**REQUIRED TASK**
Copy out the data below verbatim, from the line that contains "common name: Varnishbush" through the last line of the data, both included.

**INFORMATION GIVEN**
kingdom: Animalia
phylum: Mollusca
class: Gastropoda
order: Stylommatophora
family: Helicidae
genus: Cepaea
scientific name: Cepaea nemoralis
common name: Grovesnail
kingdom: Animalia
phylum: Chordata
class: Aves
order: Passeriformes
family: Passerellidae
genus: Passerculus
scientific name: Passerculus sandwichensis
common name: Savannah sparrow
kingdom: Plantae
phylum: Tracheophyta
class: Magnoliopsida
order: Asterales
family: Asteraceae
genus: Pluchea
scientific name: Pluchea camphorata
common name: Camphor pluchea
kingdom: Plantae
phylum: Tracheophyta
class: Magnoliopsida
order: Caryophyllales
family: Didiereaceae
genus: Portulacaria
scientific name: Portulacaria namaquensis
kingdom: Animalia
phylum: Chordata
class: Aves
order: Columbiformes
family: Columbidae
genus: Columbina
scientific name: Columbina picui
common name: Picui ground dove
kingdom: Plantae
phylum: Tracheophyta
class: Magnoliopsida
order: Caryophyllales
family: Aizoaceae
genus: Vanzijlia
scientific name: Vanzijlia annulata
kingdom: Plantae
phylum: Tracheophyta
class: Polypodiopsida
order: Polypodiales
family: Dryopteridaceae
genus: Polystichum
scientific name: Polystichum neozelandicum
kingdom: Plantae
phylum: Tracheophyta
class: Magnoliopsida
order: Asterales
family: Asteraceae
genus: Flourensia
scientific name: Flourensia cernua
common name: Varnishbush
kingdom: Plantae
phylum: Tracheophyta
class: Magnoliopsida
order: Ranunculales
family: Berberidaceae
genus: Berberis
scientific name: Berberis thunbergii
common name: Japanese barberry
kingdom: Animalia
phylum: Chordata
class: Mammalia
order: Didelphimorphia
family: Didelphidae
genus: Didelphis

**ANSWER TO THIS TASK**
common name: Varnishbush
kingdom: Plantae
phylum: Tracheophyta
class: Magnoliopsida
order: Ranunculales
family: Berberidaceae
genus: Berberis
scientific name: Berberis thunbergii
common name: Japanese barberry
kingdom: Animalia
phylum: Chordata
class: Mammalia
order: Didelphimorphia
family: Didelphidae
genus: Didelphis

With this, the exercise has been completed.